>>>>

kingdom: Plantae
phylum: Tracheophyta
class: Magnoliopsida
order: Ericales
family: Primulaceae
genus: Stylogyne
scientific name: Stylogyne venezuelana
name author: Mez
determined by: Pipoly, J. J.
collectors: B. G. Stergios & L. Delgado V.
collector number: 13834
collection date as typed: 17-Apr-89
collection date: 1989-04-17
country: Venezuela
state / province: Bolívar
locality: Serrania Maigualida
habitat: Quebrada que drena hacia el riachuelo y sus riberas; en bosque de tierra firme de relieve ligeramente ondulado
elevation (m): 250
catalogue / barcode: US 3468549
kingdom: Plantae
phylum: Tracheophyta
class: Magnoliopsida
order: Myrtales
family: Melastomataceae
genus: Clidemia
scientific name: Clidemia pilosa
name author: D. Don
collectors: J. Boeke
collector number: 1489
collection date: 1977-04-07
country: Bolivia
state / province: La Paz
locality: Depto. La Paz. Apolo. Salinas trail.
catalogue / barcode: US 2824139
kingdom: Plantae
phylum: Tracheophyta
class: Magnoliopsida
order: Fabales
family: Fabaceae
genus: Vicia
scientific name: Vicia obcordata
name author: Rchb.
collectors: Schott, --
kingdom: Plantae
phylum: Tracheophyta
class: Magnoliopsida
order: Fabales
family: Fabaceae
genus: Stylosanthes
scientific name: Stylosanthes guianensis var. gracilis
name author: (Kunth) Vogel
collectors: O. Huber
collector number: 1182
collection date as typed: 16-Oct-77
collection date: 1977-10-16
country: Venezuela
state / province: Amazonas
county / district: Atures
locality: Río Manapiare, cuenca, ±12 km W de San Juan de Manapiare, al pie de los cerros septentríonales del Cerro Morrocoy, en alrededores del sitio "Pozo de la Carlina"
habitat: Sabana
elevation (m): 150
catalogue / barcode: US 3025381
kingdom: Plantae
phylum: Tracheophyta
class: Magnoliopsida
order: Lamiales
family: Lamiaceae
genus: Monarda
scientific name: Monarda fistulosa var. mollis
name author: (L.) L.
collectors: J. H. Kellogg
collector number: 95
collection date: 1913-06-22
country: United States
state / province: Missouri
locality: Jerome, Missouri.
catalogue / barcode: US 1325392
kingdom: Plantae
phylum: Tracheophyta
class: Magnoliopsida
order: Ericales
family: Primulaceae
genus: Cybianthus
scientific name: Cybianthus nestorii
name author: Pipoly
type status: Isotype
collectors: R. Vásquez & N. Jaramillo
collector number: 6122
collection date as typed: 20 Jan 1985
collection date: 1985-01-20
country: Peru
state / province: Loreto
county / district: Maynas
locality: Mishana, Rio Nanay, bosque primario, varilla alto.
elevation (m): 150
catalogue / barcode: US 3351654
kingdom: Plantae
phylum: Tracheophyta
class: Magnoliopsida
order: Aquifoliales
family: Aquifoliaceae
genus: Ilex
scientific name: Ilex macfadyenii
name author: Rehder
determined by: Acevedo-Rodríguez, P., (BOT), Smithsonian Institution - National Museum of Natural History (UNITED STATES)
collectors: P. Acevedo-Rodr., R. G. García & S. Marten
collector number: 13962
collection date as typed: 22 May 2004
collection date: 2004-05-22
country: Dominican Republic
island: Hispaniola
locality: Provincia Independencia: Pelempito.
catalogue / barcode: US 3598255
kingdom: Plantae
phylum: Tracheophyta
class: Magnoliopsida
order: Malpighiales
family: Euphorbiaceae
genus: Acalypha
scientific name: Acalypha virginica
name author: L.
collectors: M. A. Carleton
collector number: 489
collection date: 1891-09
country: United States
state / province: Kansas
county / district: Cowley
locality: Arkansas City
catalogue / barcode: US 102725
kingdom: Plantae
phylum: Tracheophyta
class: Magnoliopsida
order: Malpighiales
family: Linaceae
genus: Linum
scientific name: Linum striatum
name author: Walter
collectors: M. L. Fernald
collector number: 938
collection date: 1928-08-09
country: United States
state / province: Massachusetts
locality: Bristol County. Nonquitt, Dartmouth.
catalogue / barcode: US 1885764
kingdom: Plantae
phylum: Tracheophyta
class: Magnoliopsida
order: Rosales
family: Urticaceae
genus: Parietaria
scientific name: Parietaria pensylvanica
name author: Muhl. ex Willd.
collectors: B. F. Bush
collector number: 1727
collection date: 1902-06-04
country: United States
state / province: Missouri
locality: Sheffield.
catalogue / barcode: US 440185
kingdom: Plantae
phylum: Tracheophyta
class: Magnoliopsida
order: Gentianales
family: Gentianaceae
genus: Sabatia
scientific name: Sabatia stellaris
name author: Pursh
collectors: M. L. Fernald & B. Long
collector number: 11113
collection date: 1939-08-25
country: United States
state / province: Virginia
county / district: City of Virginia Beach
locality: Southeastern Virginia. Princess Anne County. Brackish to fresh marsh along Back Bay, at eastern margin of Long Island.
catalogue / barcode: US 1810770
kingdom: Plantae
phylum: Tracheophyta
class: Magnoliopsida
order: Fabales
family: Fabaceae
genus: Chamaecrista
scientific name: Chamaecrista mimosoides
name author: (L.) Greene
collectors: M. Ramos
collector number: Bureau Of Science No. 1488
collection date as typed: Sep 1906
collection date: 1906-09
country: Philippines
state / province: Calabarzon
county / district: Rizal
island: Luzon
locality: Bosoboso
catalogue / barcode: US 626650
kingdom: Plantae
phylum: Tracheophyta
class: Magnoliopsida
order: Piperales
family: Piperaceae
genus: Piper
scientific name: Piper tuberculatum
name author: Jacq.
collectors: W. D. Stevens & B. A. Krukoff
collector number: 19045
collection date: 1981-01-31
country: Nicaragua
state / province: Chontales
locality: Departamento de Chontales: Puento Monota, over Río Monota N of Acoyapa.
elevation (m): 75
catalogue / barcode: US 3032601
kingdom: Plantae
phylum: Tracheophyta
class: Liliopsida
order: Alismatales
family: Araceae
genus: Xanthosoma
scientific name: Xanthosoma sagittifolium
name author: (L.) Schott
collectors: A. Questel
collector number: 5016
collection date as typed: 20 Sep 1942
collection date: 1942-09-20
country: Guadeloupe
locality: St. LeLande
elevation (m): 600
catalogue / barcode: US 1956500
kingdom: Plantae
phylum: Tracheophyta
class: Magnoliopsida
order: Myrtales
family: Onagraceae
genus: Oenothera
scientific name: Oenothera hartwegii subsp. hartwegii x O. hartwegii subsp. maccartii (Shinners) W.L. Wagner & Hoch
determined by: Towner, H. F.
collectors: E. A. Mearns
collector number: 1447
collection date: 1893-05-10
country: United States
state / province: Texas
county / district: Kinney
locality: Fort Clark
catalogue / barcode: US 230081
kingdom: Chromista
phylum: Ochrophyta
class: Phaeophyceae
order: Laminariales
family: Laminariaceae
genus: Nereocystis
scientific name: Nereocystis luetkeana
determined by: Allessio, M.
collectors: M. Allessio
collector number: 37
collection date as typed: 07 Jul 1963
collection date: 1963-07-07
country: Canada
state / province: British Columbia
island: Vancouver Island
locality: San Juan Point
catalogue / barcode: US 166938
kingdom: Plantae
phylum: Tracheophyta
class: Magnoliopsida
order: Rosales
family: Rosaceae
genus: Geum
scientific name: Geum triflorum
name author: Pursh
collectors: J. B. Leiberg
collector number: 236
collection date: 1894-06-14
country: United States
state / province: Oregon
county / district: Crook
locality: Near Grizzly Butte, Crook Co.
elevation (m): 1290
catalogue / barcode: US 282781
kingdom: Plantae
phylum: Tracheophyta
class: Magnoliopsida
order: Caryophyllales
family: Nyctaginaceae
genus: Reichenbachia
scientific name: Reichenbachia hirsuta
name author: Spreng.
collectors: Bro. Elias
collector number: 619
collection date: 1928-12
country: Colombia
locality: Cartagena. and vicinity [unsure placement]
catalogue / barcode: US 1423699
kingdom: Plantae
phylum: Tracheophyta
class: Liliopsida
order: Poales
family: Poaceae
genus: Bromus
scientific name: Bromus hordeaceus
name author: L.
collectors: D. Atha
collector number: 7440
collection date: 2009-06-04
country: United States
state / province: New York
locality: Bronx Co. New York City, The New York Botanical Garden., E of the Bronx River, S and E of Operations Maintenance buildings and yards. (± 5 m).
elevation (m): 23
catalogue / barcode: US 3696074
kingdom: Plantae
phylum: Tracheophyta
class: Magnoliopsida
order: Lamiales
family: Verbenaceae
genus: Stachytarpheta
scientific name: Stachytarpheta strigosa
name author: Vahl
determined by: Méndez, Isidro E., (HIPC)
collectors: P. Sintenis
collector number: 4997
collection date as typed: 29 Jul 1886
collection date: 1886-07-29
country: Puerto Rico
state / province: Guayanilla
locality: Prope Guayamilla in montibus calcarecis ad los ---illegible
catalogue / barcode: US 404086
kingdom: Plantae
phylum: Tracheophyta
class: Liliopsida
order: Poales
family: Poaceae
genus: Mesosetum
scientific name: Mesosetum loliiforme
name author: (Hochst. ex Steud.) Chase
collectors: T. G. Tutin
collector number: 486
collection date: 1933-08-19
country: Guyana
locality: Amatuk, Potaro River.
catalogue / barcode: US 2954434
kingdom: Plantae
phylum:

<<<<

== 任务目标 ==
请把上方条目中从含有“genus: Sabatia”的那一行起，一直到含有“county / district: City of Virginia Beach”的那一行为止（首尾两行都包括）逐字照原样重打一遍。

== 练习输出 ==
genus: Sabatia
scientific name: Sabatia stellaris
name author: Pursh
collectors: M. L. Fernald & B. Long
collector number: 11113
collection date: 1939-08-25
country: United States
state / province: Virginia
county / district: City of Virginia Beach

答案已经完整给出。